# Picture this - sounds like



## David H (Jun 12, 2013)

*Summertime:*

The following are puzzles of a type 'something or something' question
as an example only *sandcastles or collecting shells* they are not necessarily opposites.


*1.*






_________

*2.*





_________

*3.*





_________

*4.*







*Good Luck*


----------



## Northerner (Jun 12, 2013)

1 - Sunscreen or sunblock


----------



## LeeLee (Jun 12, 2013)

1. Sunscreen or sunblock

Damn! 1 minute too slow... and that's the only one I have time for before I set off for work!


----------



## David H (Jun 12, 2013)

Northerner said:


> 1 - Sunscreen or sunblock



Well Done Alan, on trhe ball this morning.

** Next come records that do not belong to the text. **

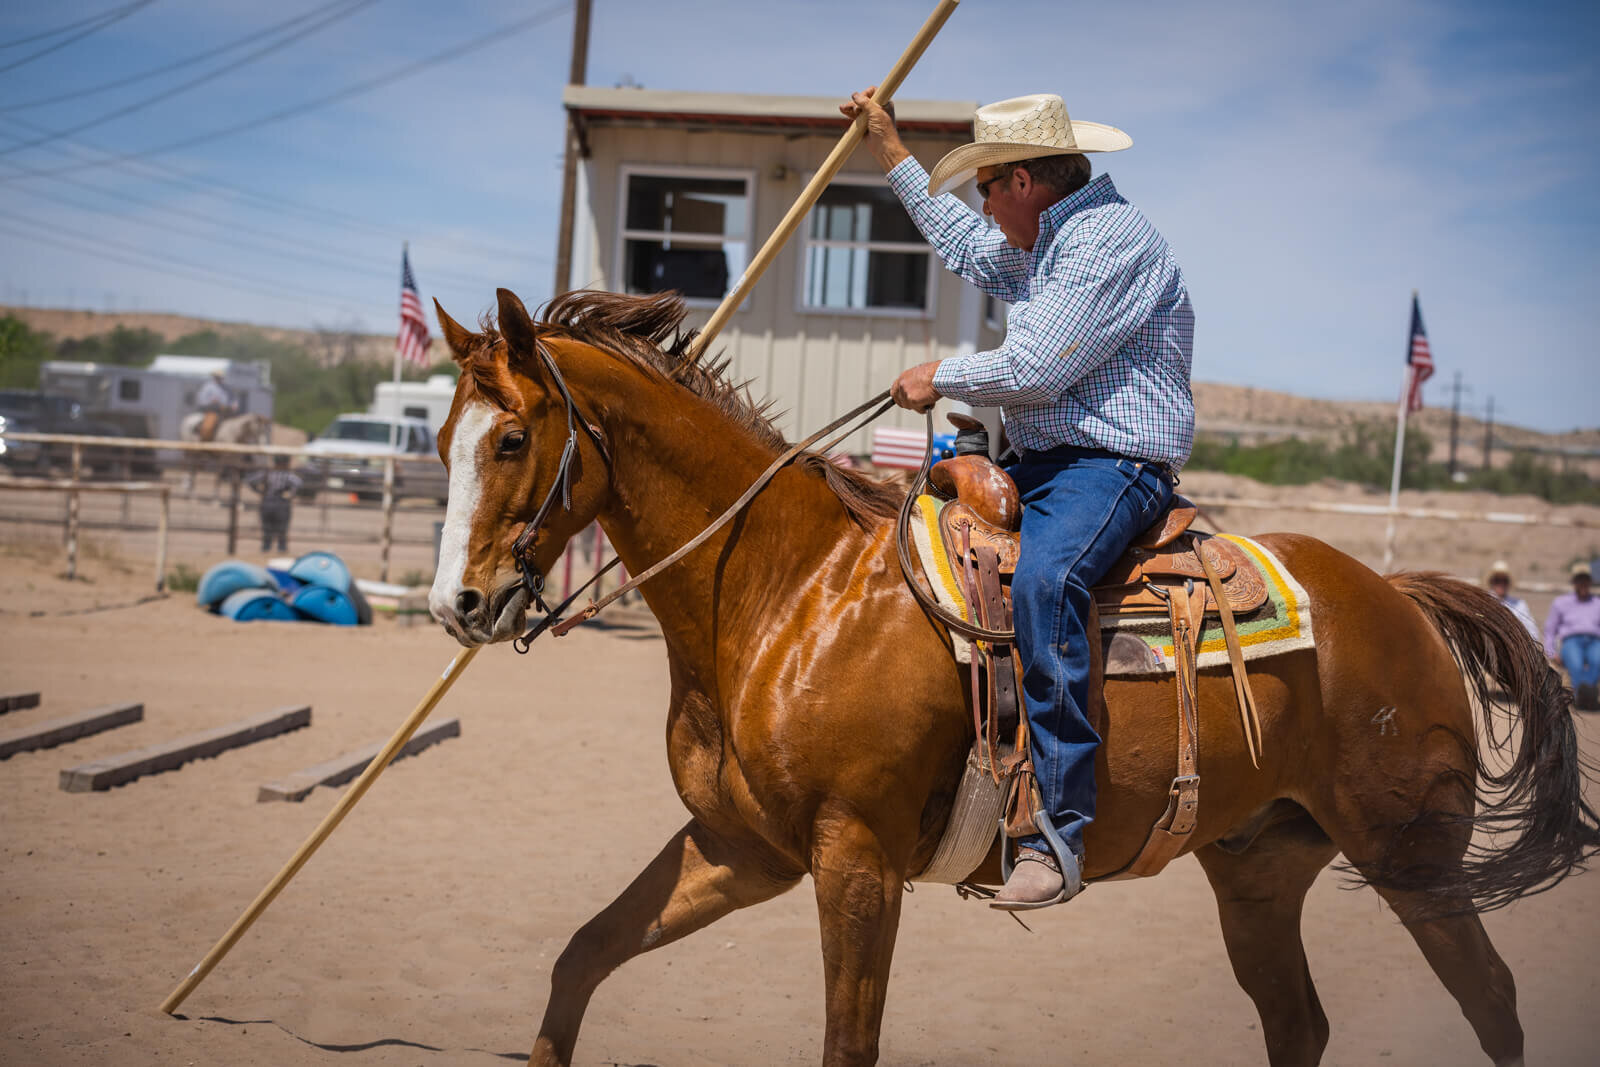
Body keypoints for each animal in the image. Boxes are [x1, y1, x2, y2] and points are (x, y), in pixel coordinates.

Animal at [432, 287, 1593, 1062]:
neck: (785, 589)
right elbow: (582, 955)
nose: (460, 603)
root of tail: (1399, 595)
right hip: (1260, 865)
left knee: (1492, 1001)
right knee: (1298, 1021)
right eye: (443, 436)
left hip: (1411, 857)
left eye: (513, 439)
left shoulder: (854, 860)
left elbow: (846, 1042)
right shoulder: (741, 847)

Sum - (door)Screen - R - S - On - B- Lock


----------



## Redkite (Jun 12, 2013)

2. Cucumber sandwiches or ice cream cone?


----------



## David H (Jun 12, 2013)

Redkite said:


> 2. Cucumber sandwiches or ice cream cone?



Well Done Redkite.


Cue - C - Amber - Sand - Witches (2) - R - Ace - C - Ream - Cone


----------



## Redkite (Jun 12, 2013)

4. Sunbathing or under the shade?


----------



## David H (Jun 12, 2013)

Redkite said:


> 4. Sunbathing or under the shade?



Well Done Redkite.

Sun - Bay - Ding - R - Urn - Door - D - S - Hay - D


----------



## David H (Jun 12, 2013)

*Clue Time:*

Maybe for No. 3 it might help if you knew that the cow is a Heifer?


----------



## David H (Jun 12, 2013)

*Another Clue:*

The bucket is a 'pail'


----------



## David H (Jun 12, 2013)

*The Answer*

Pale white or aftersun

Pail - Write - R - Heifer - Sun


----------



## Northerner (Jun 12, 2013)

David H said:


> Pale white or aftersun
> 
> Pail - Write - R - Heifer - Sun



Completely eluded me that one, David! I was thinking along the lines of 'pay later' pail-letter... but couldn't link the second half to anything!


----------